- Battle of Homs: Part of Egyptian–Ottoman War (1831–1833)
| Date | 8 July 1832 |
| Location | Homs, Syria |
| Result | Egyptian victory |

Belligerents
- Egypt Soran Emirate: Ottoman Empire

Commanders and leaders
- Ibrahim Pasha Muhammad Pasha of Rawanduz: Pasha of Aleppo

Strength
- 15,000 soldiers 44 cannons: 20,000–30,000 soldiers 40 cannons

Casualties and losses
- 100–500 dead and wounded: >4,000–5,000 men dead, wounded, or captured up to 2,000 dead and wounded; up to 3,000 captured; ; 27 cannons captured

= Battle of Hims (1832) =

Battle during the Egyptian–Ottoman War

The Battle of Homs was fought on 8 or 9 July 1832 as part of the Egyptian–Ottoman War (1831–1833) at the eponymous Syrian town of Homs (also known as Hims and Emesa), 140 km north of Damascus, then in Ottoman territory. Ibrahim's Ottoman Egyptian troops routed the troops of Pasha of Aleppo, who lost all their artillery and transports.

Having triumphed in Homs, Ibrahim occupied Hama and Aleppo, heading for the Belen Pass, situated between Antakiyah and Scanderoon. This pass was the key to the heart of Ottoman Turkey, Asia Minor.

_Problem 1_. For the text on the Battle of Homs, decide whether each statement agrees with it: (a) the battle took place at a town 140 km north of Damascus; (b) the troops of the Pasha of Aleppo kept their artillery; (c) after Homs, Ibrahim occupied Hama and Aleppo. Answer yes or no for each and quote the words of the text that decide it.
The listing has no connection to the text on the Battle of Homs.

_Task inputs_.
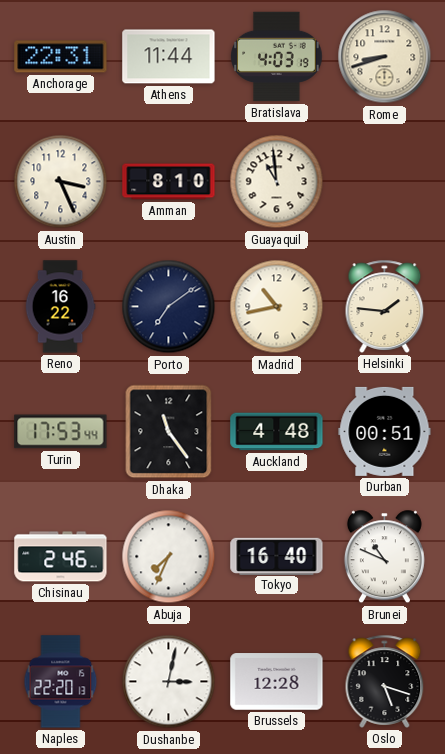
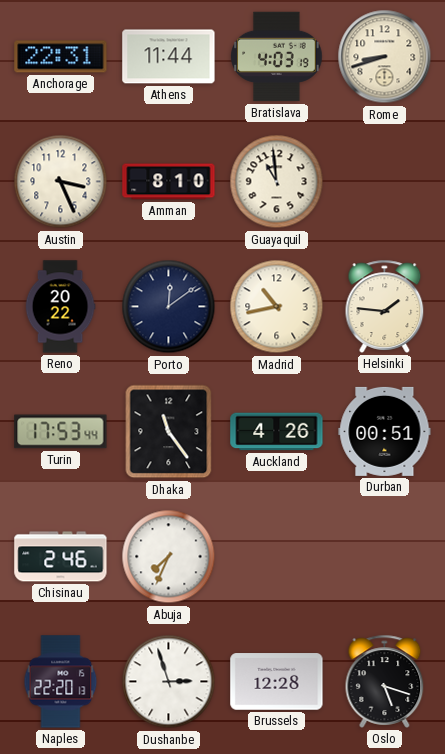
Reno: 16:22 -> 20:22
Porto: 7:09 -> 12:09
Auckland: 4:48 -> 4:26
Tokyo: 16:40 -> none
Brunei: 10:49 -> none
Dushanbe: 3:02 -> 2:57
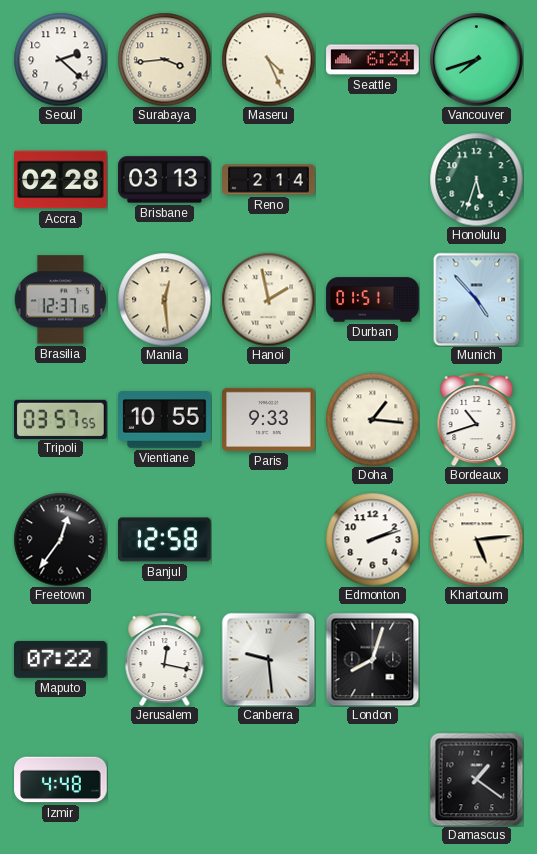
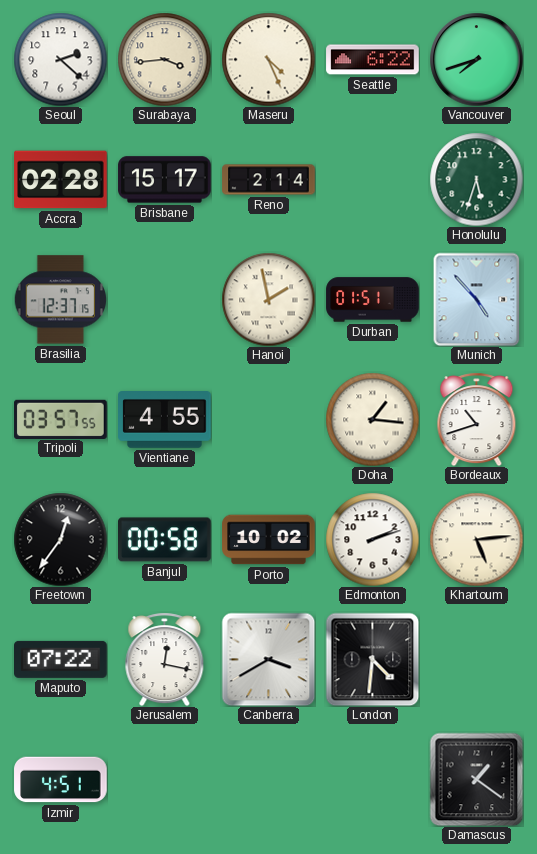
Seattle: 6:24 -> 6:22
Brisbane: 03:13 -> 15:17
Manila: 12:29 -> none
Vientiane: 10:55 -> 4:55
Paris: 9:33 -> none
Banjul: 12:58 -> 00:58
Porto: none -> 10:02
Canberra: 9:29 -> 3:40
London: 8:03 -> 4:31
Izmir: 4:48 -> 4:51
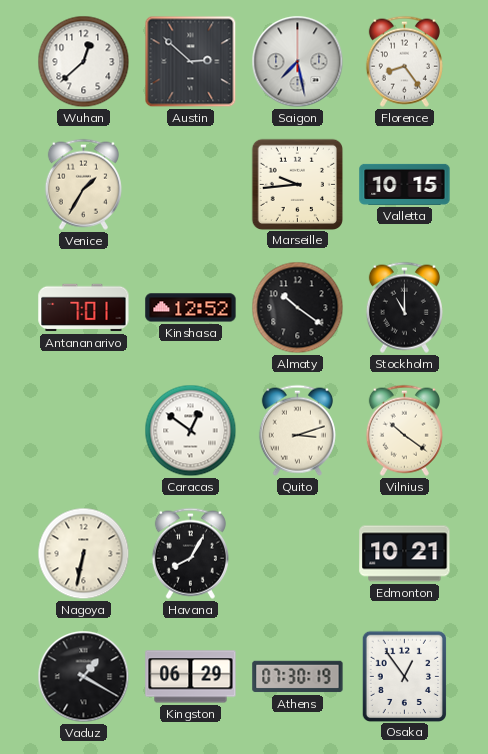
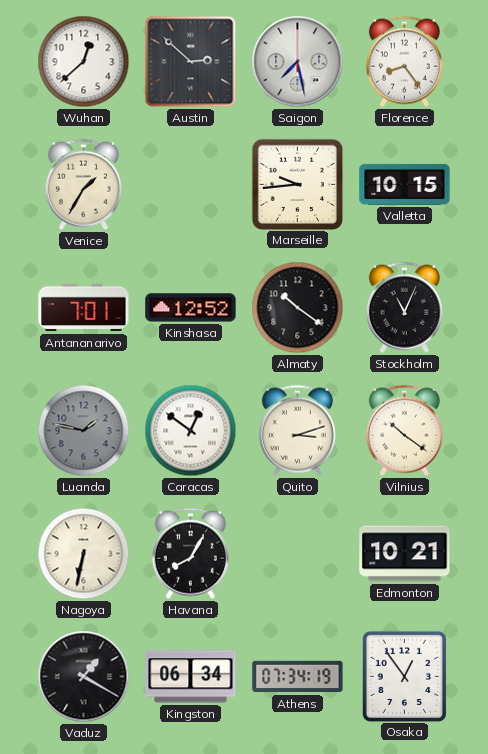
Stockholm: 11:00 -> 11:04
Luanda: none -> 1:47
Kingston: 06:29 -> 06:34
Athens: 07:30 -> 07:34
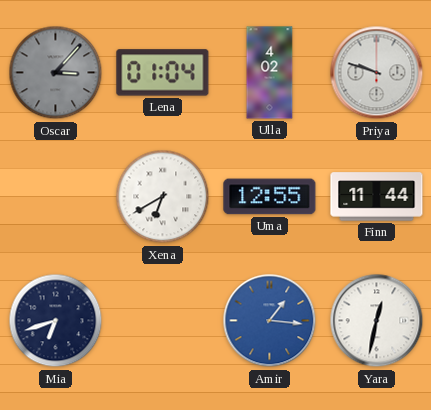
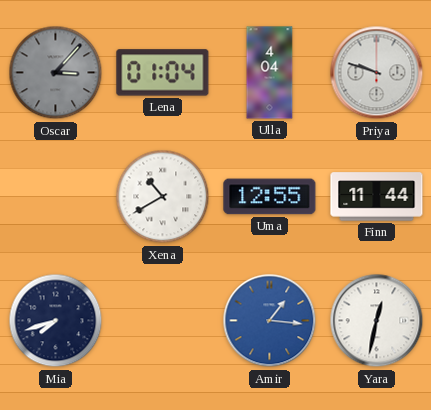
Ulla: 4:02 -> 4:04
Xena: 6:40 -> 10:40
Mia: 6:42 -> 7:42
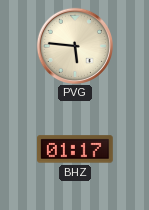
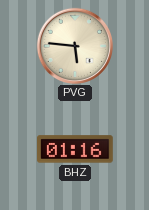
BHZ: 01:17 -> 01:16
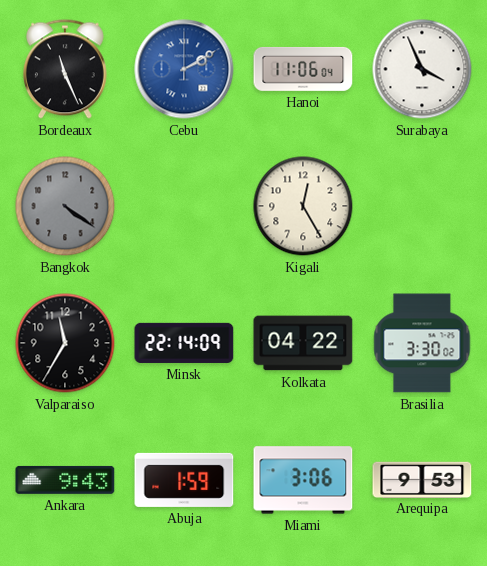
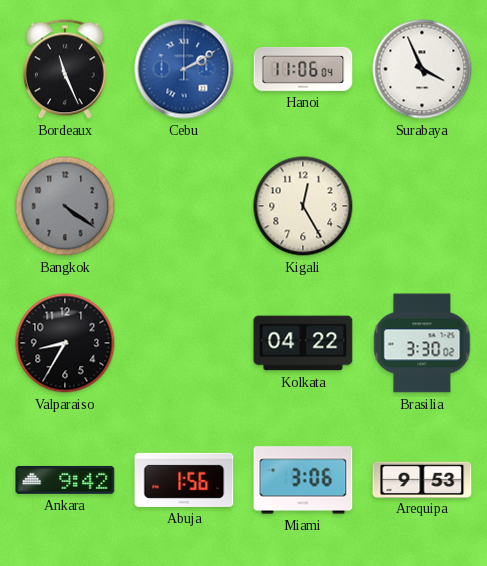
Valparaiso: 11:35 -> 8:35
Minsk: 22:14 -> none
Ankara: 9:43 -> 9:42
Abuja: 1:59 -> 1:56
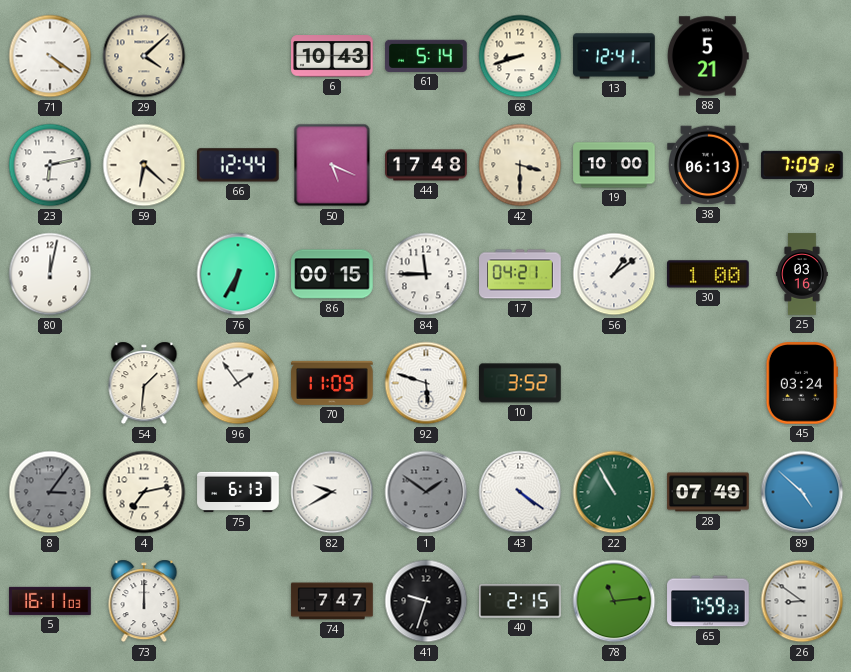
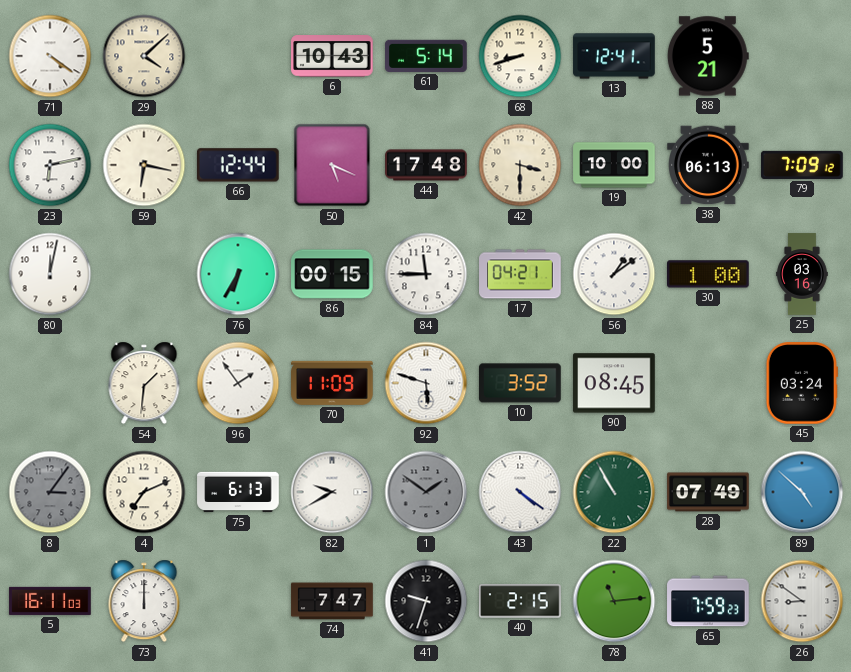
59: 6:22 -> 6:17
90: none -> 08:45
4: 7:13 -> 7:11
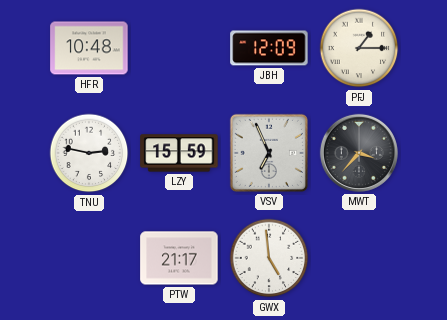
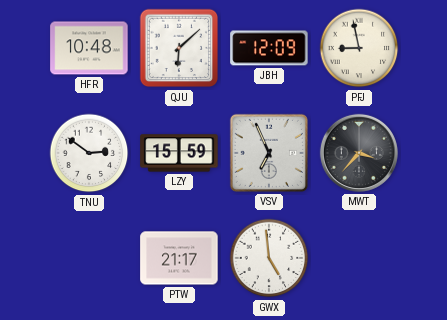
QJU: none -> 6:08
PFJ: 1:15 -> 8:58
TNU: 2:47 -> 2:51
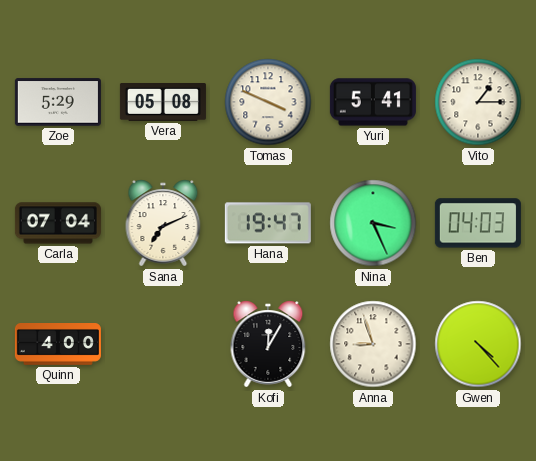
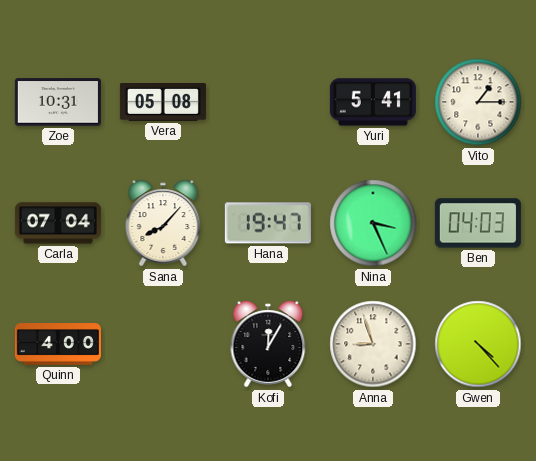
Zoe: 5:29 -> 10:31
Tomas: 3:49 -> none
Sana: 7:11 -> 8:07
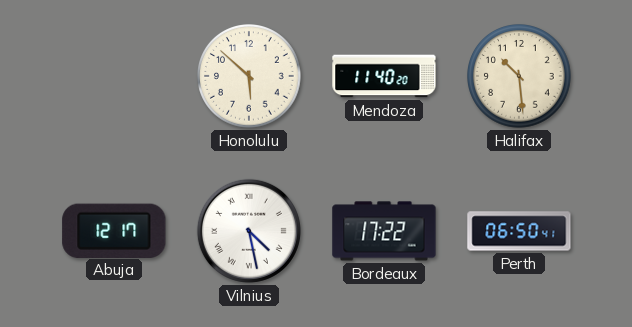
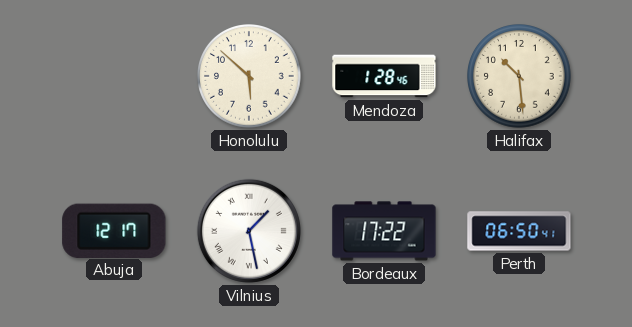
Mendoza: 11:40 -> 1:28
Vilnius: 4:28 -> 1:28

_Problem 2_. In the listing, reproduce the lines beginning with the line containing "Seattle: 6:24 -> 6:22" and continuing through the line containing "BHZ: 01:17 -> 01:16", both included. Leave the pictures out.

_Response 1_.
(a) Yes: "140 km north of Damascus"
(b) No: "who lost all their artillery and transports"
(c) Yes: "Ibrahim occupied Hama and Aleppo"

_Response 2_.
Seattle: 6:24 -> 6:22
Brisbane: 03:13 -> 15:17
Manila: 12:29 -> none
Vientiane: 10:55 -> 4:55
Paris: 9:33 -> none
Banjul: 12:58 -> 00:58
Porto: none -> 10:02
Canberra: 9:29 -> 3:40
London: 8:03 -> 4:31
Izmir: 4:48 -> 4:51
Stockholm: 11:00 -> 11:04
Luanda: none -> 1:47
Kingston: 06:29 -> 06:34
Athens: 07:30 -> 07:34
Ulla: 4:02 -> 4:04
Xena: 6:40 -> 10:40
Mia: 6:42 -> 7:42
BHZ: 01:17 -> 01:16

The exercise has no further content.